Exercise details. List each line of the material below that contains the string "True".
# # # #
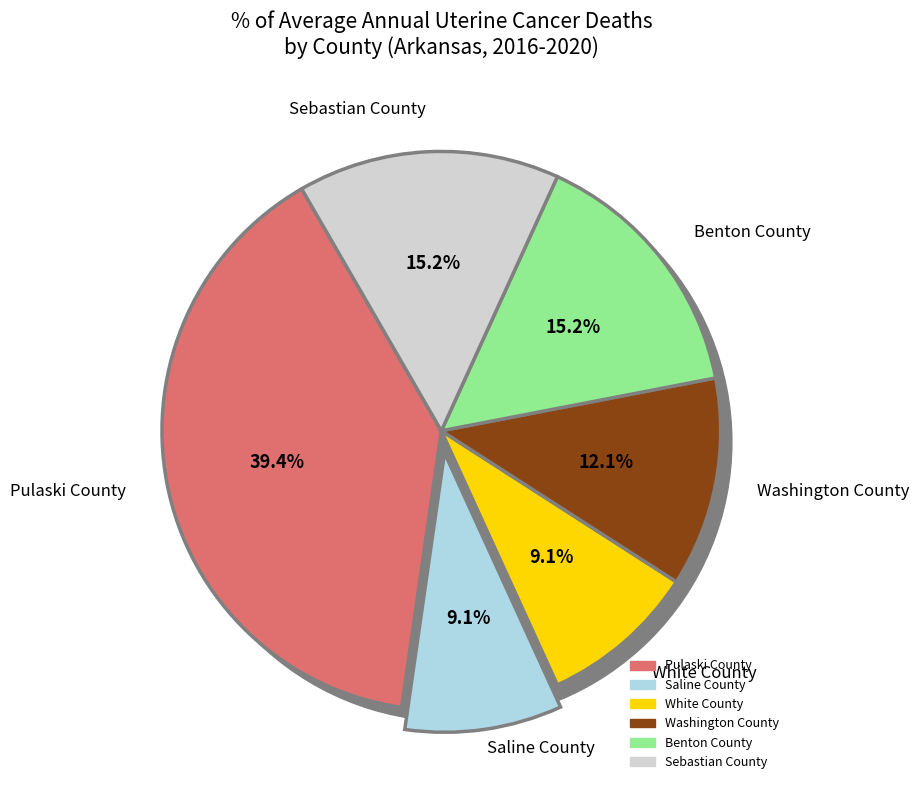

The Sebastian County slice represents 15% of the pie. True or false?

True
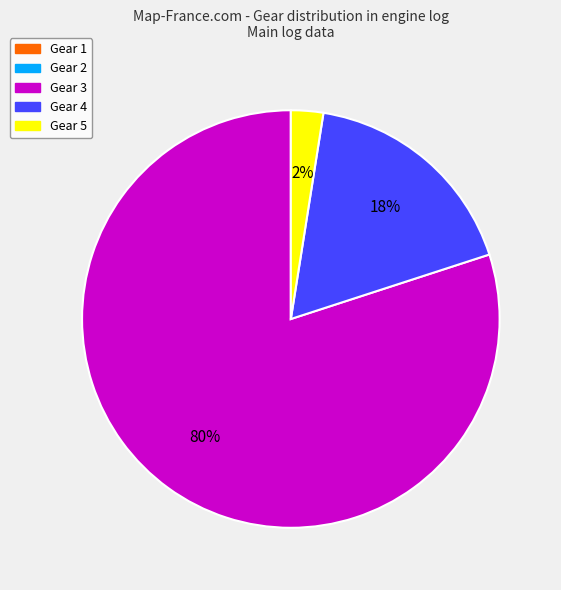

Which has a higher value, Gear 5 or Gear 3?

Gear 3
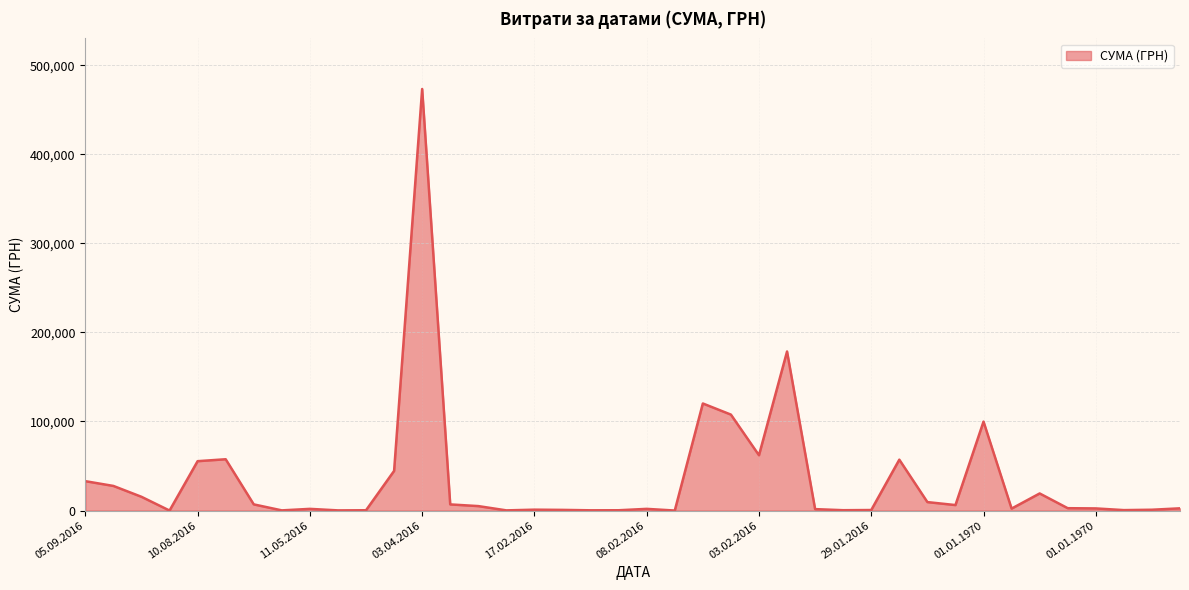

What is the maximum value shown in the chart?

473349.0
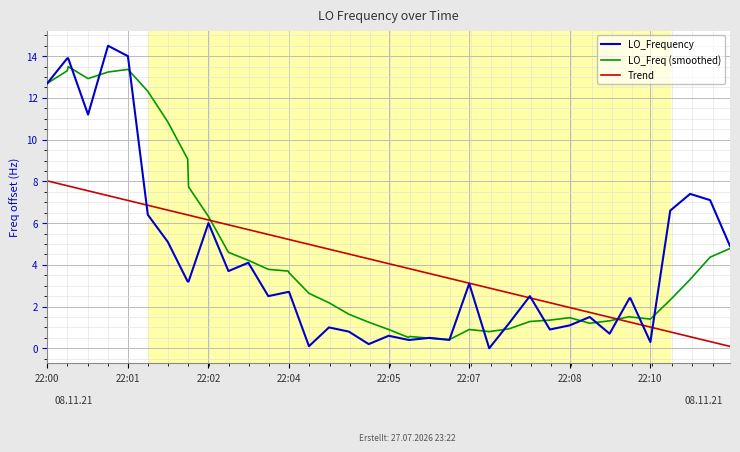

What is the difference between the maximum and minimum values in the LO_Frequency series?

14.5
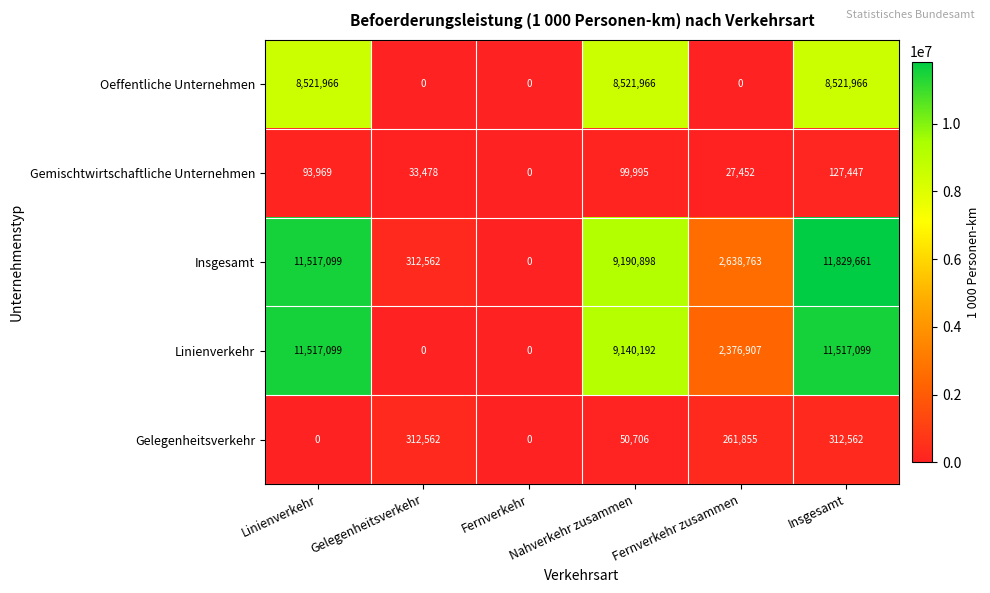

Which series has the largest total across all categories?

Insgesamt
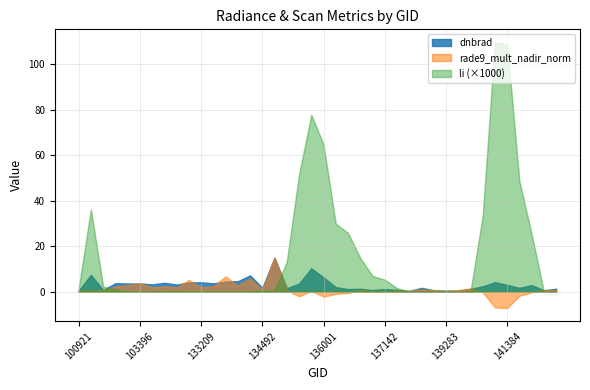

What is the difference between the highest and lowest values at 103642?

3.2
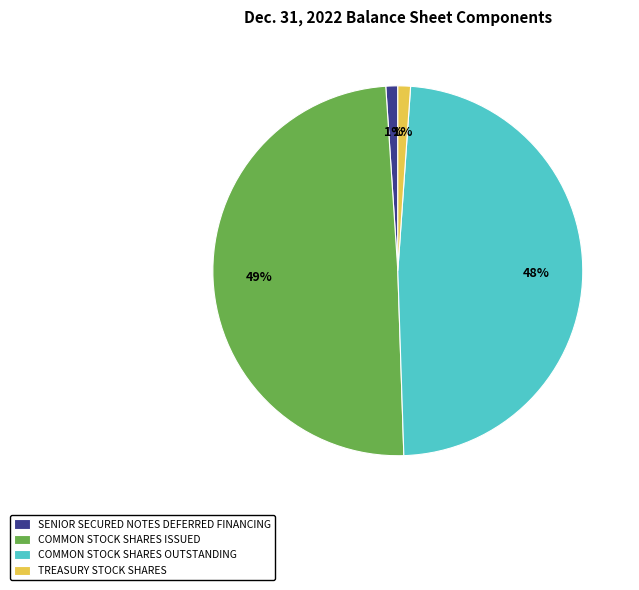

Which slice is the largest?

COMMON STOCK SHARES ISSUED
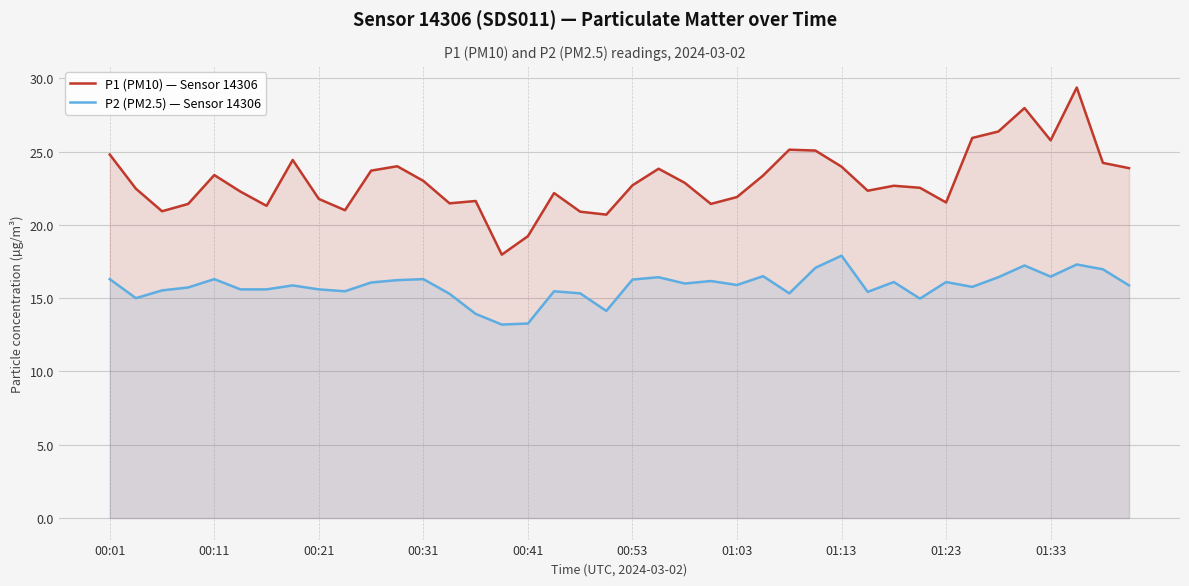

How many data points in P1 (PM10) — Sensor 14306 are above 22?

26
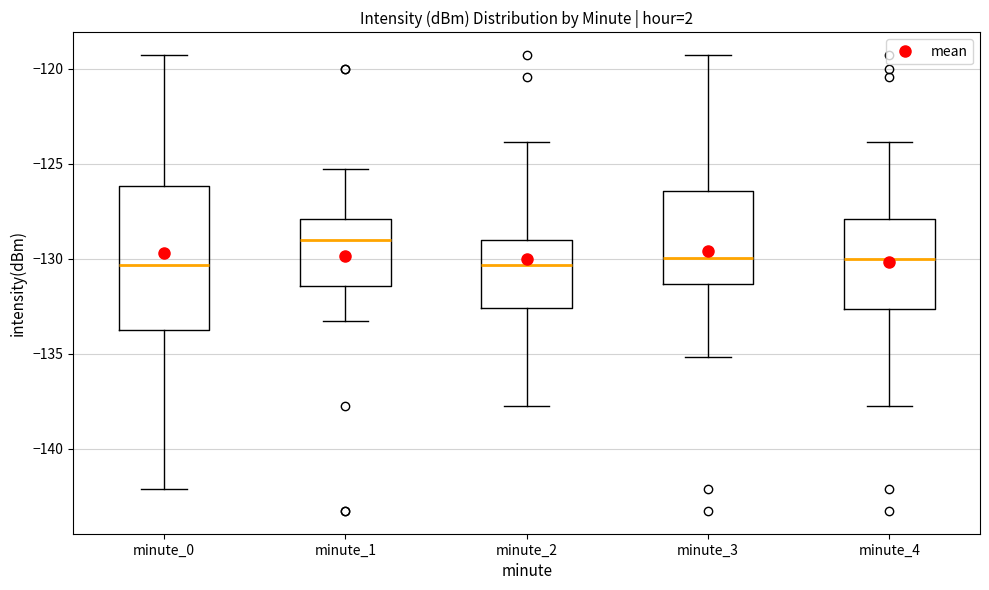

Which box has the highest median line?

minute_1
# # # #
Output of the task.
The Sebastian County slice represents 15% of the pie. True or false?
True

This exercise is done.